● Your task: Transcribe all the entries word for word, but omit the images.

(Saved entries)
==============================

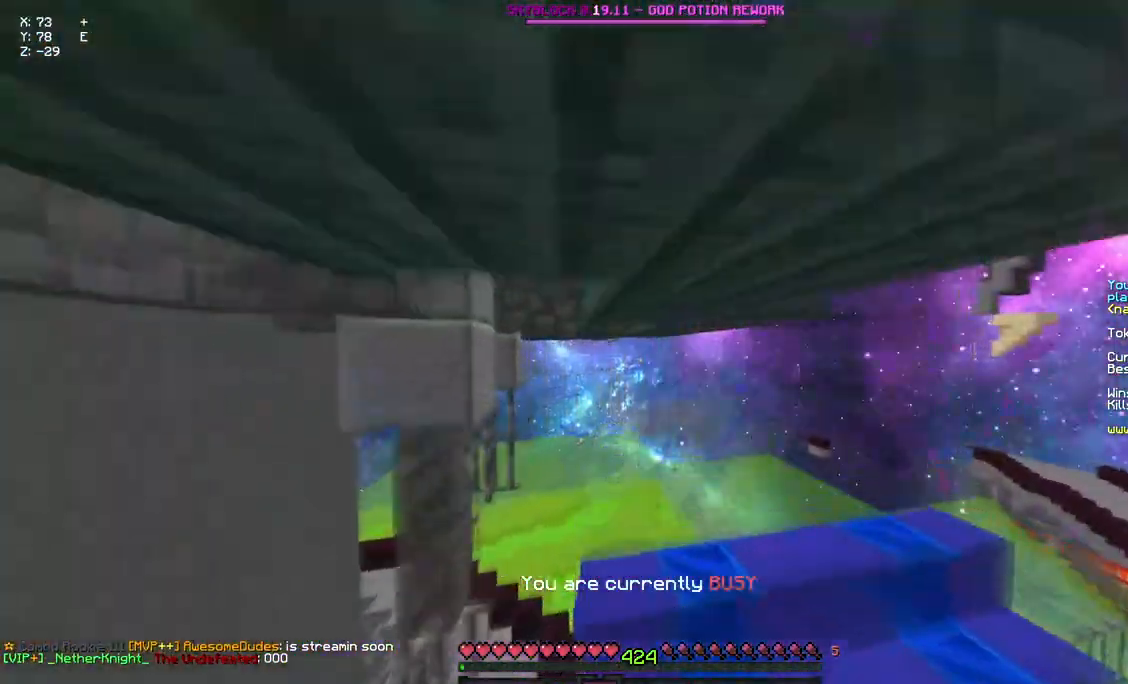
{"keys": ["d", "w"], "mouse": [], "events": [[100, "d", "down"]]}
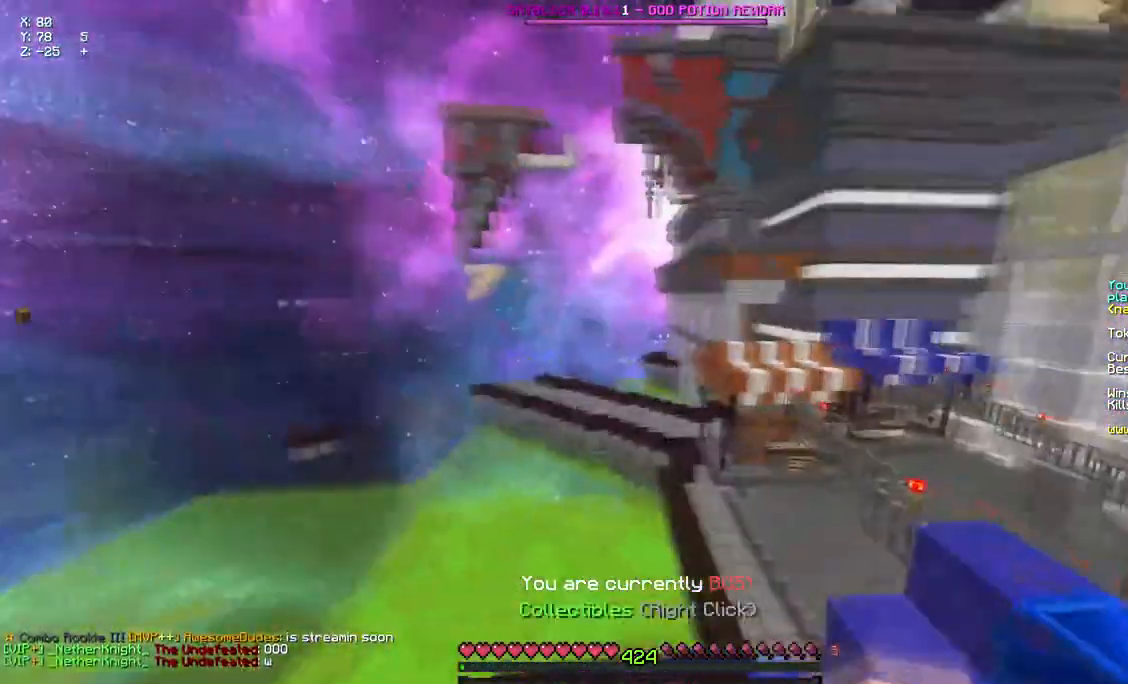
{"keys": ["d", "w"], "mouse": [], "events": []}
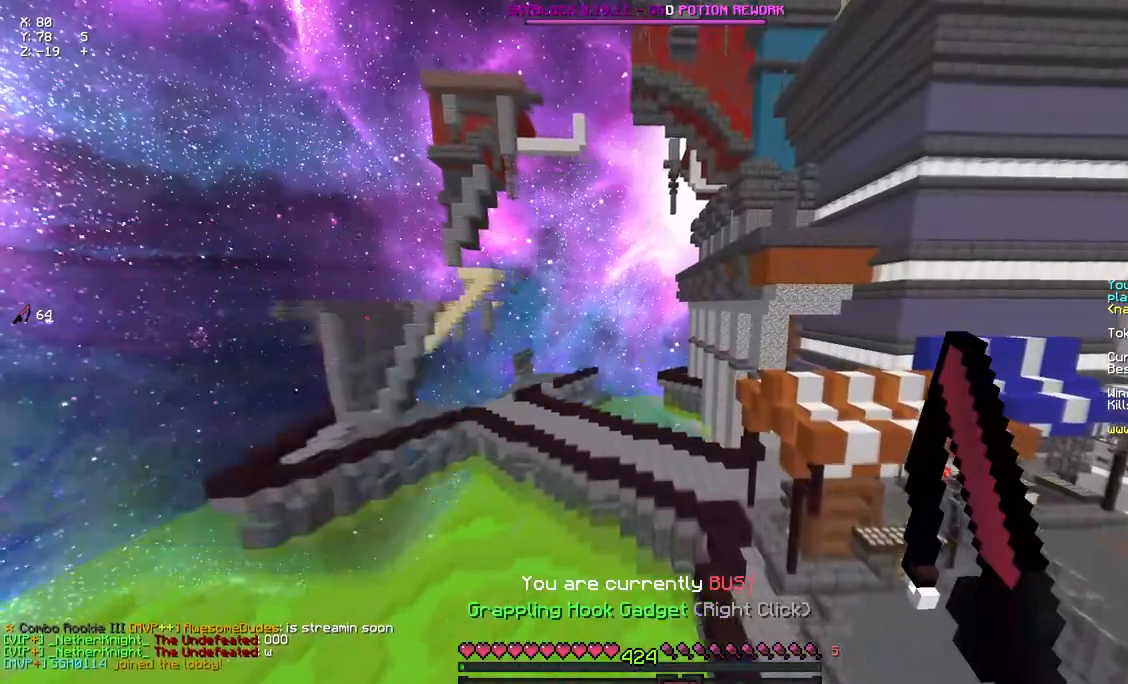
{"keys": ["a", "d", "w"], "mouse": [], "events": [[200, "a", "down"]]}
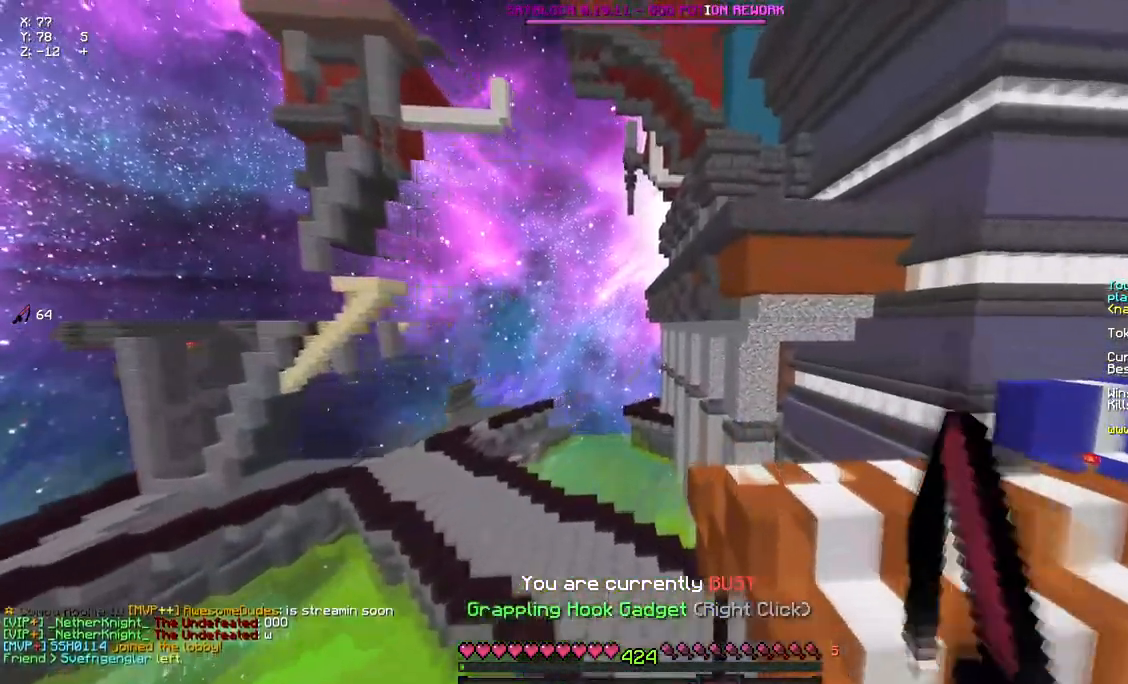
{"keys": ["w"], "mouse": [], "events": [[350, "d", "up"], [467, "a", "up"]]}
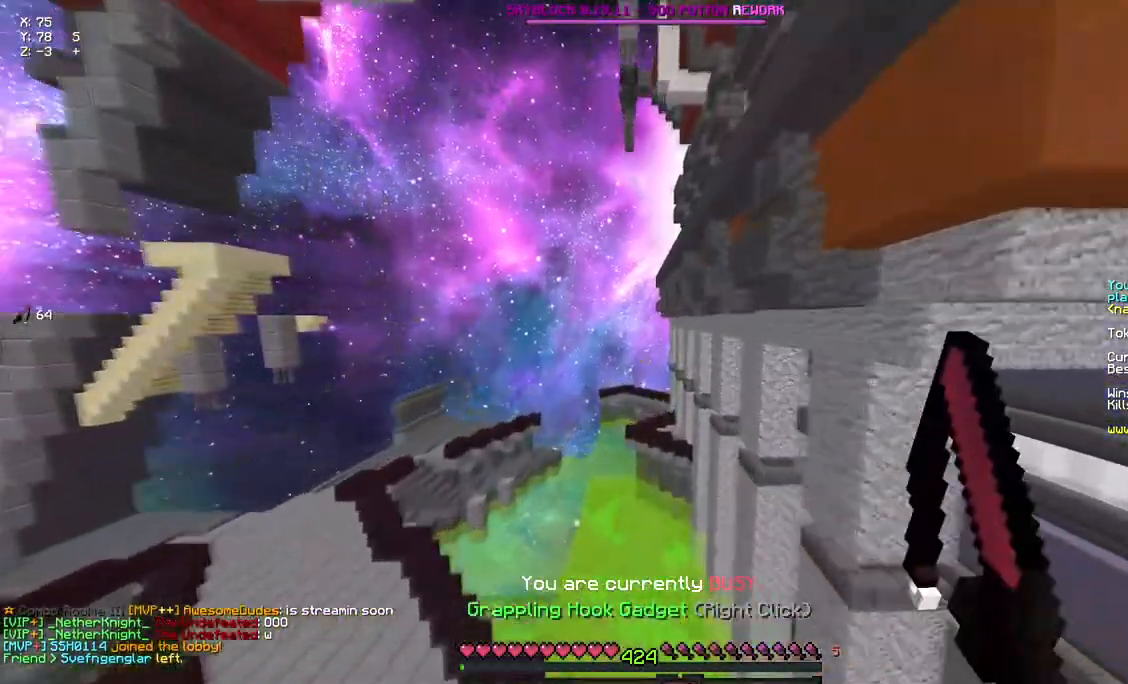
{"keys": ["w"], "mouse": [], "events": [[283, "d", "down"], [500, "d", "up"]]}
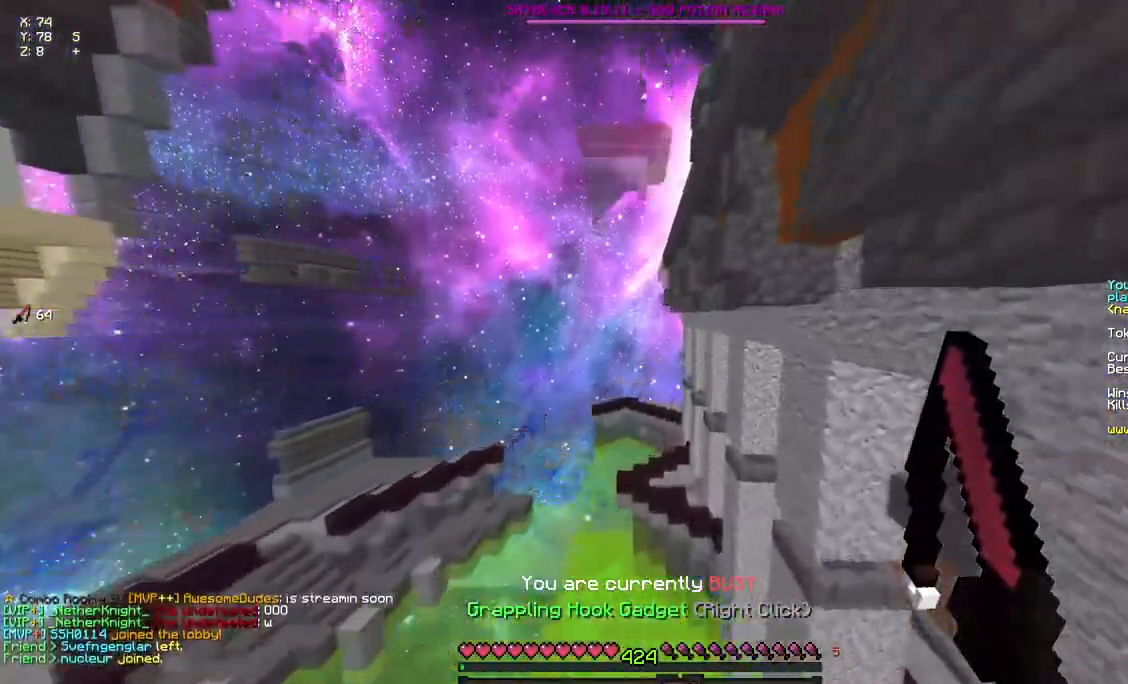
{"keys": ["w"], "mouse": [], "events": []}
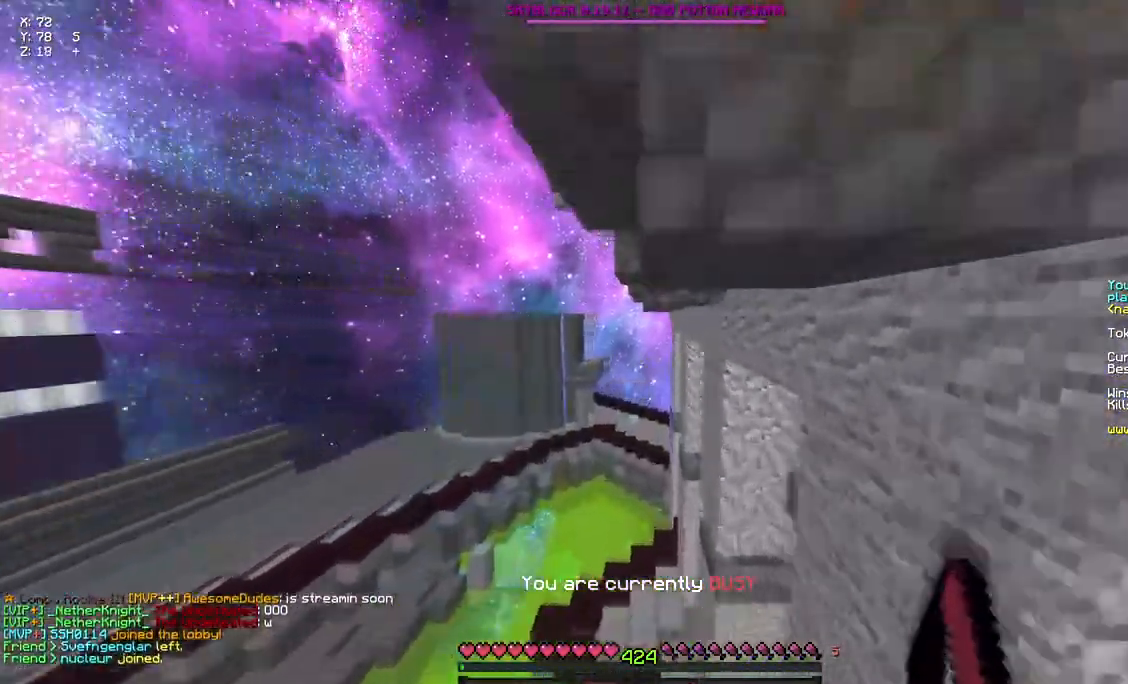
{"keys": ["w"], "mouse": [], "events": []}
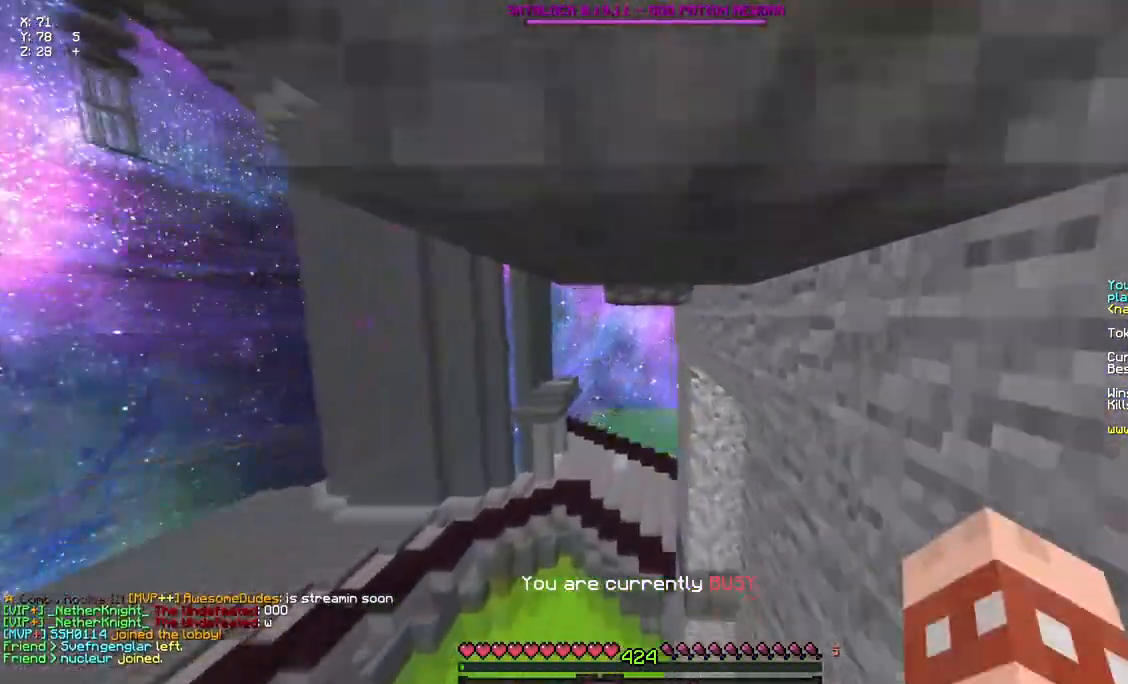
{"keys": ["d", "w"], "mouse": [], "events": [[133, "d", "down"]]}
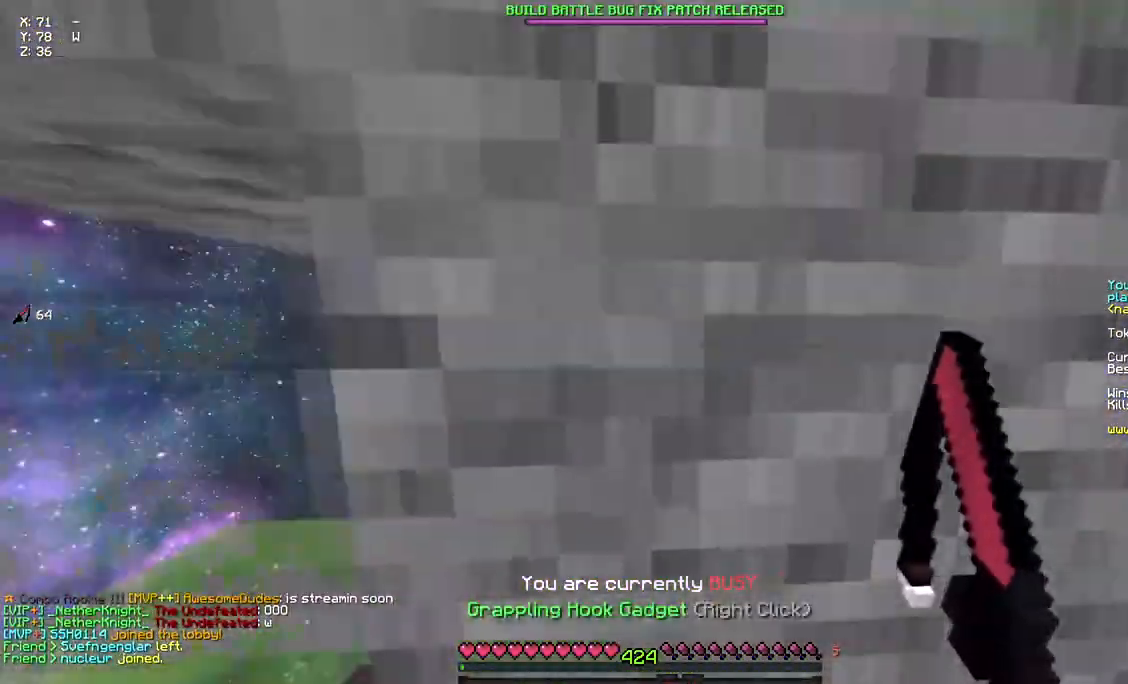
{"keys": ["d", "w"], "mouse": [], "events": [[50, "a", "down"], [50, "d", "up"], [217, "d", "down"], [367, "a", "up"]]}
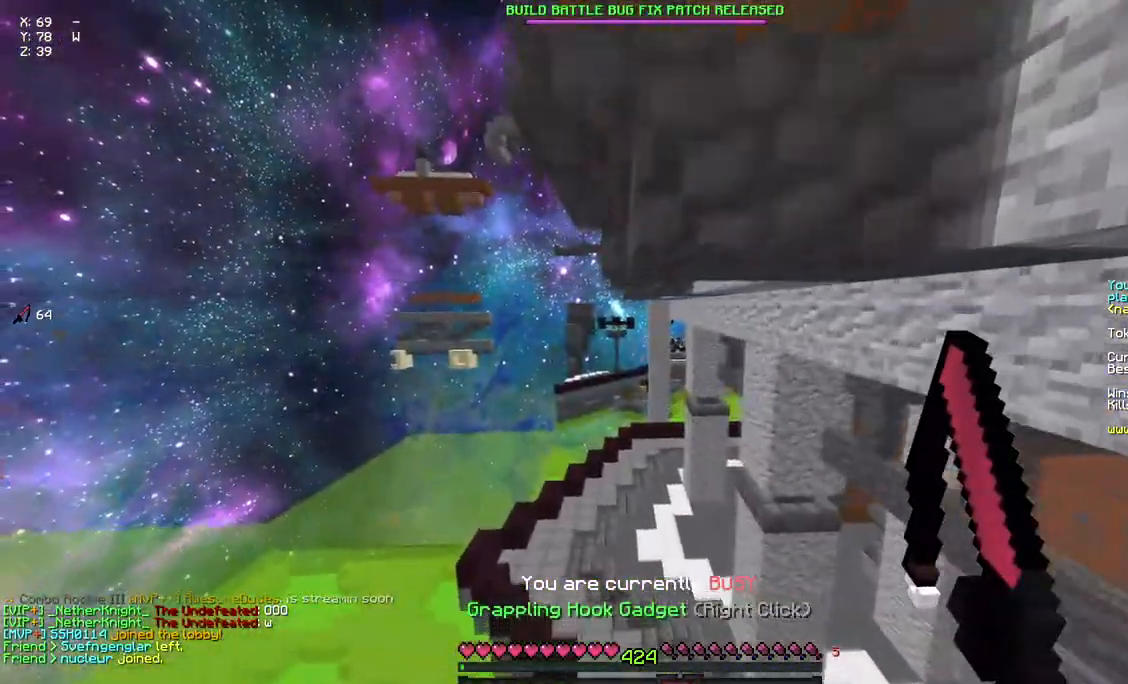
{"keys": ["a", "d", "w"], "mouse": [], "events": [[83, "a", "down"], [300, "mouse_right", "down"], [400, "mouse_right", "up"]]}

==============================

● Task solution:
{"keys": ["d", "w"], "mouse": [], "events": [[100, "d", "down"]]}
{"keys": ["d", "w"], "mouse": [], "events": []}
{"keys": ["a", "d", "w"], "mouse": [], "events": [[200, "a", "down"]]}
{"keys": ["w"], "mouse": [], "events": [[350, "d", "up"], [467, "a", "up"]]}
{"keys": ["w"], "mouse": [], "events": [[283, "d", "down"], [500, "d", "up"]]}
{"keys": ["w"], "mouse": [], "events": []}
{"keys": ["w"], "mouse": [], "events": []}
{"keys": ["d", "w"], "mouse": [], "events": [[133, "d", "down"]]}
{"keys": ["d", "w"], "mouse": [], "events": [[50, "a", "down"], [50, "d", "up"], [217, "d", "down"], [367, "a", "up"]]}
{"keys": ["a", "d", "w"], "mouse": [], "events": [[83, "a", "down"], [300, "mouse_right", "down"], [400, "mouse_right", "up"]]}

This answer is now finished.